--- START ---

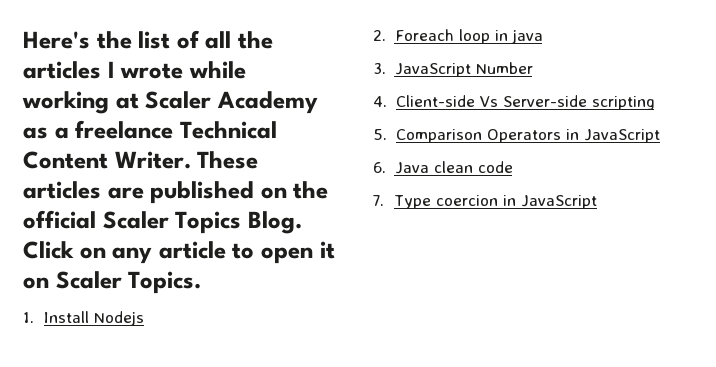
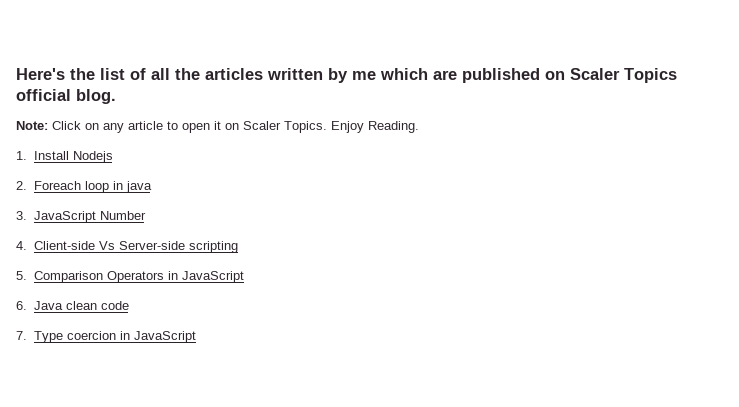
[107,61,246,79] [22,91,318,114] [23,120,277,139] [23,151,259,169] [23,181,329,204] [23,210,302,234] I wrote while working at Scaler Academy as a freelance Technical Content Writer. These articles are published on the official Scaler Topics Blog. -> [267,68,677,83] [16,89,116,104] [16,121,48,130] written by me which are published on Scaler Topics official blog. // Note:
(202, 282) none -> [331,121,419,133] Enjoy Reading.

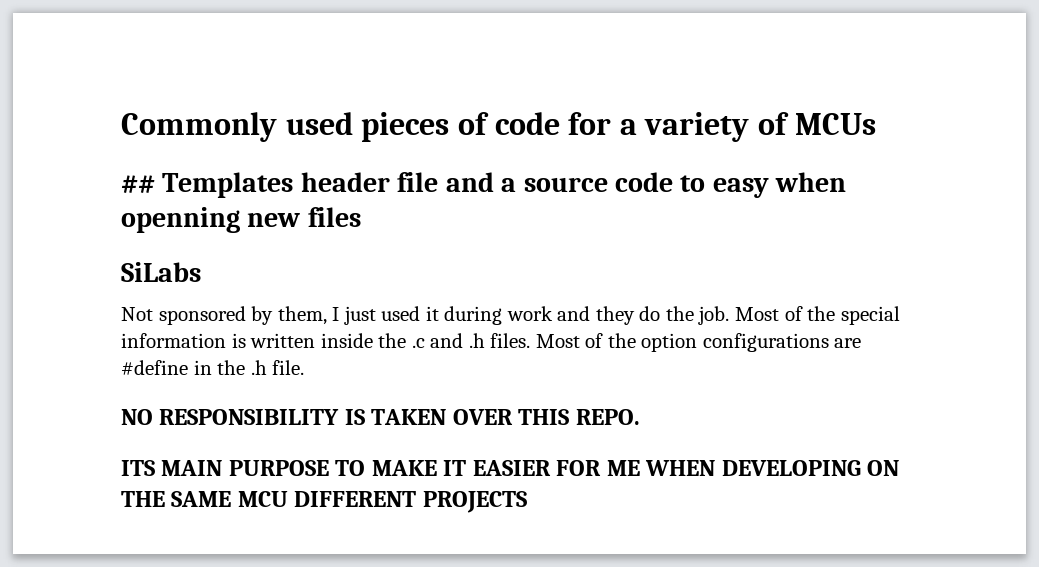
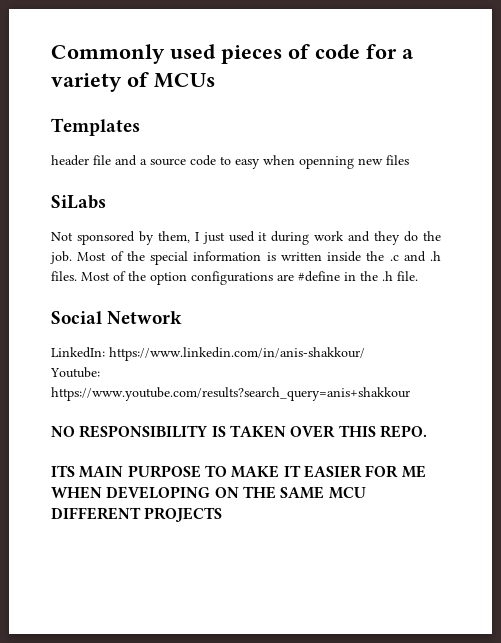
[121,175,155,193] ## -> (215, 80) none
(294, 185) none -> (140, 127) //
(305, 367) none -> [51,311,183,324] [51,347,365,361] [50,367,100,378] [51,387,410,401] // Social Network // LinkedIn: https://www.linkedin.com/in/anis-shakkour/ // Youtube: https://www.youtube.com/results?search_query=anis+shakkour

--- END ---

» **What to do**
Your task is to copy each line of the entries that includes the word "none".

» **Output of the exercise**
(202, 282) none -> [331,121,419,133] Enjoy Reading.
[121,175,155,193] ## -> (215, 80) none
(294, 185) none -> (140, 127) //
(305, 367) none -> [51,311,183,324] [51,347,365,361] [50,367,100,378] [51,387,410,401] // Social Network // LinkedIn: https://www.linkedin.com/in/anis-shakkour/ // Youtube: https://www.youtube.com/results?search_query=anis+shakkour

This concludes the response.